**Aim of the exercise:** Please transcribe every entry below exactly, without including the pictures.

(Records from a collection)
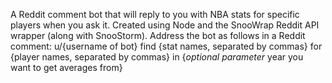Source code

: A Reddit comment bot that will reply to you with NBA stats for specific players when you ask it. Created using Node and the SnooWrap Reddit API wrapper (along with SnooStorm). Address the bot as follows in a Reddit comment: u/{username of bot} find {stat names, separated by commas} for {player names, separated by commas} in {*optional parameter* year you want to get averages from}
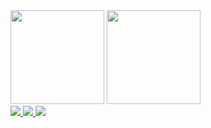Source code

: <!--
### Hi there 👋

- 🔭 I’m currently working on ...
- 🌱 I’m currently learning ...
- 👯 I’m looking to collaborate on ...
- 🤔 I’m looking for help with ...
- 💬 Ask me about ...
- 📫 How to reach me: ...
- 😄 Pronouns: ...
- ⚡ Fun fact: ...
-->

<div>
  <img height="150em" src="https://github-readme-stats.vercel.app/api?username=eug&show_icons=true&theme=tokyonight&count_private=true&hide=contribs"/>
  <img height="150em" src="https://github-readme-stats.vercel.app/api/top-langs/?username=eug&layout=compact&hide=matlab,css,html&theme=tokyonight"/>
</div>

<div>
  <a href="mailto:eugfcl@gmail.com" ><img src="https://img.shields.io/badge/Gmail-D14836?style=for-the-badge&logo=gmail&logoColor=white"/>
  <a href="https://www.linkedin.com/in/eug" > <img src="https://img.shields.io/badge/LinkedIn-0077B5?style=for-the-badge&logo=linkedin&logoColor=white"/>
  <a href="#" > <img src="https://img.shields.io/badge/Linux-FCC624?style=for-the-badge&logo=linux&logoColor=black"/>
</div>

**Task response:**
Source code

: A Reddit comment bot that will reply to you with NBA stats for specific players when you ask it. Created using Node and the SnooWrap Reddit API wrapper (along with SnooStorm). Address the bot as follows in a Reddit comment: u/{username of bot} find {stat names, separated by commas} for {player names, separated by commas} in {*optional parameter* year you want to get averages from}
Source code

: <!--
### Hi there 👋

- 🔭 I’m currently working on ...
- 🌱 I’m currently learning ...
- 👯 I’m looking to collaborate on ...
- 🤔 I’m looking for help with ...
- 💬 Ask me about ...
- 📫 How to reach me: ...
- 😄 Pronouns: ...
- ⚡ Fun fact: ...
-->

<div>
  <img height="150em" src="https://github-readme-stats.vercel.app/api?username=eug&show_icons=true&theme=tokyonight&count_private=true&hide=contribs"/>
  <img height="150em" src="https://github-readme-stats.vercel.app/api/top-langs/?username=eug&layout=compact&hide=matlab,css,html&theme=tokyonight"/>
</div>

<div>
  <a href="mailto:eugfcl@gmail.com" ><img src="https://img.shields.io/badge/Gmail-D14836?style=for-the-badge&logo=gmail&logoColor=white"/>
  <a href="https://www.linkedin.com/in/eug" > <img src="https://img.shields.io/badge/LinkedIn-0077B5?style=for-the-badge&logo=linkedin&logoColor=white"/>
  <a href="#" > <img src="https://img.shields.io/badge/Linux-FCC624?style=for-the-badge&logo=linux&logoColor=black"/>
</div>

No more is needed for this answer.